### [Brief]
Produce word for word the lines of the data below running from the one that has "89: (1065, 360)" to the one that has "168: (855, 231)", inclusive, and no others.

### [Data records]
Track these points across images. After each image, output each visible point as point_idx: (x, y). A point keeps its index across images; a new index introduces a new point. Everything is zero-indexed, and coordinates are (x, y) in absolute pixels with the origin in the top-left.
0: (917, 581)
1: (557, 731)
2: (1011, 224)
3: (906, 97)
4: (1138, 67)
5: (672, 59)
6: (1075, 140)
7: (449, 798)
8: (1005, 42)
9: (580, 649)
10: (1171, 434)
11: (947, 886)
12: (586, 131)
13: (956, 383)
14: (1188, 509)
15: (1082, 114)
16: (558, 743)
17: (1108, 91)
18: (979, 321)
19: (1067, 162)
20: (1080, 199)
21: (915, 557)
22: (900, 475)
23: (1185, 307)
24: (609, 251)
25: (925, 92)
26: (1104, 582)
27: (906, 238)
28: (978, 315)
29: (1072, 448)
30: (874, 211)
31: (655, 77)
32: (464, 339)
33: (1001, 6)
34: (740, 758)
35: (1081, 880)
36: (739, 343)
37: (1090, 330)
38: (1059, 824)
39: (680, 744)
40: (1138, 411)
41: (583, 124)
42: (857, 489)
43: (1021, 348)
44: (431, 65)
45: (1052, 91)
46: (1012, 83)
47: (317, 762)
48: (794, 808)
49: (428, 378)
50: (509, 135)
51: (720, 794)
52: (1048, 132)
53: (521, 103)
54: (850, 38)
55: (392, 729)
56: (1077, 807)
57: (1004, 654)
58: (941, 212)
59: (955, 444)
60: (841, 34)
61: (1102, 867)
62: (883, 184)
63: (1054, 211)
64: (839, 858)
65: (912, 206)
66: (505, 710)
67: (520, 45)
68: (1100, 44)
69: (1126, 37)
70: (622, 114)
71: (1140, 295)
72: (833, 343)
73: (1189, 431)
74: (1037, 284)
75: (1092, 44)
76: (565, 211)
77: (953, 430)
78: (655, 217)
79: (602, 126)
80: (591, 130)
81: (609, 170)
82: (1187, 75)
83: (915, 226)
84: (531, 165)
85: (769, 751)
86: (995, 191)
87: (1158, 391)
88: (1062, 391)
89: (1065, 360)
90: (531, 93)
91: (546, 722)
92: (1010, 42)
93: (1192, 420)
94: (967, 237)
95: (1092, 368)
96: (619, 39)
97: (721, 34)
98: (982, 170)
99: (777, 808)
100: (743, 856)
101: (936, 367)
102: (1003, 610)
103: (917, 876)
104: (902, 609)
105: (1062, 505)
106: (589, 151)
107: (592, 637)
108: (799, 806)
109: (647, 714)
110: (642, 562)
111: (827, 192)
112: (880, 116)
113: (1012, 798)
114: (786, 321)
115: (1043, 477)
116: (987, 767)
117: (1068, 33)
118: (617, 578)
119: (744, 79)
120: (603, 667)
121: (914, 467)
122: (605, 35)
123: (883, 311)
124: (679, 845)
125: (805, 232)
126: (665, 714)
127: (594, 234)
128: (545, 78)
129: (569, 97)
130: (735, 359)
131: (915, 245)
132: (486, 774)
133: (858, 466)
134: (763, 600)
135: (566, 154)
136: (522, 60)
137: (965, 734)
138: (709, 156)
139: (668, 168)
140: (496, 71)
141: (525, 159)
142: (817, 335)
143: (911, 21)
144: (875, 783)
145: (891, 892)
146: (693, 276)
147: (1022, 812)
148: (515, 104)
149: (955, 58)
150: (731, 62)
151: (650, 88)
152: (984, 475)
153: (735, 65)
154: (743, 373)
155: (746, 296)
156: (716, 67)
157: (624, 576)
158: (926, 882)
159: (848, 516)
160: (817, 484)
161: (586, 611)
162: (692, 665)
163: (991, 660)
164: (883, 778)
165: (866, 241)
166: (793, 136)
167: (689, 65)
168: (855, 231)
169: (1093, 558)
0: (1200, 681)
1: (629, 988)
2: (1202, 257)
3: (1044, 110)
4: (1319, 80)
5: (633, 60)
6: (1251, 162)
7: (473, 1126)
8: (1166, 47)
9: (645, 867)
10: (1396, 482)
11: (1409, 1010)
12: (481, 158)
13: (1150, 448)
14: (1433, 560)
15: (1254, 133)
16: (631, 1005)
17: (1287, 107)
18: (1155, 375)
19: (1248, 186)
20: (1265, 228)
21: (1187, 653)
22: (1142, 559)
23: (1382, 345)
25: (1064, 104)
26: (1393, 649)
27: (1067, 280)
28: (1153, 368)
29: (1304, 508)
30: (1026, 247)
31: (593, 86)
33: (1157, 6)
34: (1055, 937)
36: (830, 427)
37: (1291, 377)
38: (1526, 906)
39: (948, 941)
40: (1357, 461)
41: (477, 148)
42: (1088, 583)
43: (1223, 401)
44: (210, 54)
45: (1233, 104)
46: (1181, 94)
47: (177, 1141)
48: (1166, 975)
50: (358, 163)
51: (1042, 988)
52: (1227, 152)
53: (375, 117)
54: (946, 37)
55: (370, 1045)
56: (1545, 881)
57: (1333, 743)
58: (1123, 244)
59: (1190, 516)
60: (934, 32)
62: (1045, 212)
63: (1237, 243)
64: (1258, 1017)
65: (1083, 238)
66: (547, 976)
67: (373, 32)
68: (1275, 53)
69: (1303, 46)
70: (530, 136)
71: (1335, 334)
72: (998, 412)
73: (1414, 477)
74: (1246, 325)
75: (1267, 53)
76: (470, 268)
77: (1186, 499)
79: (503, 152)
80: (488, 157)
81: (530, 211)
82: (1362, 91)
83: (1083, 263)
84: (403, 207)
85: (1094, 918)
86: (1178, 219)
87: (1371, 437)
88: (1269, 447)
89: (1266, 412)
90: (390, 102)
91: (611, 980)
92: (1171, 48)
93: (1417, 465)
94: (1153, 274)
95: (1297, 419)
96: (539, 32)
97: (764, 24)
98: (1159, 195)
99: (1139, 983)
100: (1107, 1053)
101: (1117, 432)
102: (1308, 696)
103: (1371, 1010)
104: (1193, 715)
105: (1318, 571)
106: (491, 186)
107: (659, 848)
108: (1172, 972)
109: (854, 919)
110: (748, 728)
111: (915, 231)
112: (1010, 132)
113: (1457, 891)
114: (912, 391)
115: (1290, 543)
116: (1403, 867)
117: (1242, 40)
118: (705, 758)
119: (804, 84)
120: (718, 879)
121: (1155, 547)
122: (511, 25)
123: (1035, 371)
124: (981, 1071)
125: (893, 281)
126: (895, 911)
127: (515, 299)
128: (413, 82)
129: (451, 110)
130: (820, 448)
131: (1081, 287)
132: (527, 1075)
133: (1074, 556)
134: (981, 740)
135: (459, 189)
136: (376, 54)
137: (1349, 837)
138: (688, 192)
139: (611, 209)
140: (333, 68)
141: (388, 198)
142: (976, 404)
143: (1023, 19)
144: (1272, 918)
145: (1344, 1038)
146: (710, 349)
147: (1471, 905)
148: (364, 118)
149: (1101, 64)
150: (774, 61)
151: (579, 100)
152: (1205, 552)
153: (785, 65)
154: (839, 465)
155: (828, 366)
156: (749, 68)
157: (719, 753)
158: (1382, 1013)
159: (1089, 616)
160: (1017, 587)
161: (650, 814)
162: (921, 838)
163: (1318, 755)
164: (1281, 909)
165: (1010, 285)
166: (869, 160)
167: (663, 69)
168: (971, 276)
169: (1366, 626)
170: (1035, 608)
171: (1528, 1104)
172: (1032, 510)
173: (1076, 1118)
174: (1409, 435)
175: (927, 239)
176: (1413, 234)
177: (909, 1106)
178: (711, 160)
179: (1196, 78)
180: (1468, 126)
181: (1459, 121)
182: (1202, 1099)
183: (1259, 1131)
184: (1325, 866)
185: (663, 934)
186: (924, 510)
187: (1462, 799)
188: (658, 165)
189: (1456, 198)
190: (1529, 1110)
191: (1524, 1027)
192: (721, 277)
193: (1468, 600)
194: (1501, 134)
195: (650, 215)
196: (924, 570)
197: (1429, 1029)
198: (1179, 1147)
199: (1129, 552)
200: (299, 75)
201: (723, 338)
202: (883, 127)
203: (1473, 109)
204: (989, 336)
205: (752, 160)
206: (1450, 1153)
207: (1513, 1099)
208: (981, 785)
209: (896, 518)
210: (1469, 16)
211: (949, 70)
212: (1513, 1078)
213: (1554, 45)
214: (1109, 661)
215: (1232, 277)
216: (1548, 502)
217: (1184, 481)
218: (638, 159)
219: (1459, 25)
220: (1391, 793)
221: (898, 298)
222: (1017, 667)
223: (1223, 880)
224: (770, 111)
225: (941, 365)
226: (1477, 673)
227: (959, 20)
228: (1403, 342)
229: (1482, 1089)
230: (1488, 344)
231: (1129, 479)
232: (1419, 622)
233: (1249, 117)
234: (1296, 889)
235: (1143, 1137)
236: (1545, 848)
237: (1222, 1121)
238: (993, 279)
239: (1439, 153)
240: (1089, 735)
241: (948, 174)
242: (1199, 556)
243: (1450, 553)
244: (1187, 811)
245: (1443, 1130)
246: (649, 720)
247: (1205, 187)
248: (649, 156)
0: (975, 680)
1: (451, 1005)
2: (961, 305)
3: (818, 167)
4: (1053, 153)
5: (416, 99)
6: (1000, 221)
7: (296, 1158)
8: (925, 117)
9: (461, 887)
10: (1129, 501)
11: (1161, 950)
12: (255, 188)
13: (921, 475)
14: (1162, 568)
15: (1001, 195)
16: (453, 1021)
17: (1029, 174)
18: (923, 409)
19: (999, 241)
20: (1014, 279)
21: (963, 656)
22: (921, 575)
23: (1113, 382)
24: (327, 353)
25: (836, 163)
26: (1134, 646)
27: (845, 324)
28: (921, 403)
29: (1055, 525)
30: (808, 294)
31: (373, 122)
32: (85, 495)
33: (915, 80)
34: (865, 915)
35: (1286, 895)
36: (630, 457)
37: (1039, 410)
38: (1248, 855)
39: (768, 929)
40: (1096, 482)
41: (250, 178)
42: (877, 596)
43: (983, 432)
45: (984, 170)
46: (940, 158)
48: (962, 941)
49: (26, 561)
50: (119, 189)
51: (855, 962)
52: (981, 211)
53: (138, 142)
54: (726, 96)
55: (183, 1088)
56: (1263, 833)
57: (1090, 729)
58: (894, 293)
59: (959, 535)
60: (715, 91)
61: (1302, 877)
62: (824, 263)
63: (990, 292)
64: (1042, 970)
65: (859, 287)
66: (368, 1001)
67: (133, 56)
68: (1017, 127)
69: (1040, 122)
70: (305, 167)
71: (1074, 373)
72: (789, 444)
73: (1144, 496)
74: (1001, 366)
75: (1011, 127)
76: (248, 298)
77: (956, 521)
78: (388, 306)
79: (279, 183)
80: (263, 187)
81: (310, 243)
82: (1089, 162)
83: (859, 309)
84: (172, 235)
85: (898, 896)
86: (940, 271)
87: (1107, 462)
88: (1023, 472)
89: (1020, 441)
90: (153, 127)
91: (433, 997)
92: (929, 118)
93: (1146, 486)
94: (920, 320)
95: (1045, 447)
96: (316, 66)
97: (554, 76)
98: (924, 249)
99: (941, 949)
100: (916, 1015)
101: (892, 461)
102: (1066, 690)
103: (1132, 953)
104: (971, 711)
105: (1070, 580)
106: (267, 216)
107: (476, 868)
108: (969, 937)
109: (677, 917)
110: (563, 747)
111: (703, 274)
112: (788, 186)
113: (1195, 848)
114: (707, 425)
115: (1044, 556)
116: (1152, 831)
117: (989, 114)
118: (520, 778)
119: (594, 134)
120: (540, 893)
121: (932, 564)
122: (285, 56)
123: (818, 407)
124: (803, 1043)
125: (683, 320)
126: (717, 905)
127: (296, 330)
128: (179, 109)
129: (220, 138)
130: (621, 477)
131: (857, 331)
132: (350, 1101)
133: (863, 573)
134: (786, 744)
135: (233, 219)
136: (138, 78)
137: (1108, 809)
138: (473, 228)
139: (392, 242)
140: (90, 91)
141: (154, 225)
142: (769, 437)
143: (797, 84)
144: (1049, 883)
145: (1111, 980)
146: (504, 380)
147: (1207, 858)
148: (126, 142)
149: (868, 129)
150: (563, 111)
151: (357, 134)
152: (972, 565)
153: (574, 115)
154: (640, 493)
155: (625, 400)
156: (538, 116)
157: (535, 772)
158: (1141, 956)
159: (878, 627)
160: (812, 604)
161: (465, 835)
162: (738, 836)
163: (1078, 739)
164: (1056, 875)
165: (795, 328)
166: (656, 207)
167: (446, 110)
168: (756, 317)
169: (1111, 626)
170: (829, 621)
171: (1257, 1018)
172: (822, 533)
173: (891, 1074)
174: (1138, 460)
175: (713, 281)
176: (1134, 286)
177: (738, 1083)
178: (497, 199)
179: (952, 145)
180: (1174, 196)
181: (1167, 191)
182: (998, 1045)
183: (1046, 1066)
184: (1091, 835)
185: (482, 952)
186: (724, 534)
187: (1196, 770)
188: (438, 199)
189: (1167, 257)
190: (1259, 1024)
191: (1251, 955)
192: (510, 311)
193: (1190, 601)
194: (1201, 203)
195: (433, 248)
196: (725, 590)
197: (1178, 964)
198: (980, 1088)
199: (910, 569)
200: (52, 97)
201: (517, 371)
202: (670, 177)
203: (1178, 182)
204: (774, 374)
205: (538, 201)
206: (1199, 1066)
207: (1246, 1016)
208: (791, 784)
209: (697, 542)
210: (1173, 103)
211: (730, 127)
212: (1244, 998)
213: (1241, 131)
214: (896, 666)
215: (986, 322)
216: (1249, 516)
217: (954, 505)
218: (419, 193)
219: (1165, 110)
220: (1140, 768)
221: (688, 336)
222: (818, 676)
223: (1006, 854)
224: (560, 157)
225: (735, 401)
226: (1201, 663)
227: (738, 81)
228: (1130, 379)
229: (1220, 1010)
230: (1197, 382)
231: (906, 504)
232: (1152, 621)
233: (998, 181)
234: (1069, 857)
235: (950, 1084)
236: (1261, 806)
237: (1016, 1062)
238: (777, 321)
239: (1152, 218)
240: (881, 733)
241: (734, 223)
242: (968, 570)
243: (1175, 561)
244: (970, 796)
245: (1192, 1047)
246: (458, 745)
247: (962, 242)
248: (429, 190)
...
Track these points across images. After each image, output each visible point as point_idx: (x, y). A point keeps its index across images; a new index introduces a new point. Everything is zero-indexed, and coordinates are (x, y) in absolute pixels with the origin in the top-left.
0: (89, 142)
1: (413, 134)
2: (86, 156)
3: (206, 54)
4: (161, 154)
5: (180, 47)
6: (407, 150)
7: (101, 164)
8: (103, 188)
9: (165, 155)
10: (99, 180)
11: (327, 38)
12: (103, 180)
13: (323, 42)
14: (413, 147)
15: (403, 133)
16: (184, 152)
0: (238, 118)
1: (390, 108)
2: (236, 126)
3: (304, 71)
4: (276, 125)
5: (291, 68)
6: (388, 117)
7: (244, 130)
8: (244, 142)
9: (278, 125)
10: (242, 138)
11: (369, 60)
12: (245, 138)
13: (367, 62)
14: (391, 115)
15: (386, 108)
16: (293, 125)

### [Answer to the exercise]
89: (1065, 360)
90: (531, 93)
91: (546, 722)
92: (1010, 42)
93: (1192, 420)
94: (967, 237)
95: (1092, 368)
96: (619, 39)
97: (721, 34)
98: (982, 170)
99: (777, 808)
100: (743, 856)
101: (936, 367)
102: (1003, 610)
103: (917, 876)
104: (902, 609)
105: (1062, 505)
106: (589, 151)
107: (592, 637)
108: (799, 806)
109: (647, 714)
110: (642, 562)
111: (827, 192)
112: (880, 116)
113: (1012, 798)
114: (786, 321)
115: (1043, 477)
116: (987, 767)
117: (1068, 33)
118: (617, 578)
119: (744, 79)
120: (603, 667)
121: (914, 467)
122: (605, 35)
123: (883, 311)
124: (679, 845)
125: (805, 232)
126: (665, 714)
127: (594, 234)
128: (545, 78)
129: (569, 97)
130: (735, 359)
131: (915, 245)
132: (486, 774)
133: (858, 466)
134: (763, 600)
135: (566, 154)
136: (522, 60)
137: (965, 734)
138: (709, 156)
139: (668, 168)
140: (496, 71)
141: (525, 159)
142: (817, 335)
143: (911, 21)
144: (875, 783)
145: (891, 892)
146: (693, 276)
147: (1022, 812)
148: (515, 104)
149: (955, 58)
150: (731, 62)
151: (650, 88)
152: (984, 475)
153: (735, 65)
154: (743, 373)
155: (746, 296)
156: (716, 67)
157: (624, 576)
158: (926, 882)
159: (848, 516)
160: (817, 484)
161: (586, 611)
162: (692, 665)
163: (991, 660)
164: (883, 778)
165: (866, 241)
166: (793, 136)
167: (689, 65)
168: (855, 231)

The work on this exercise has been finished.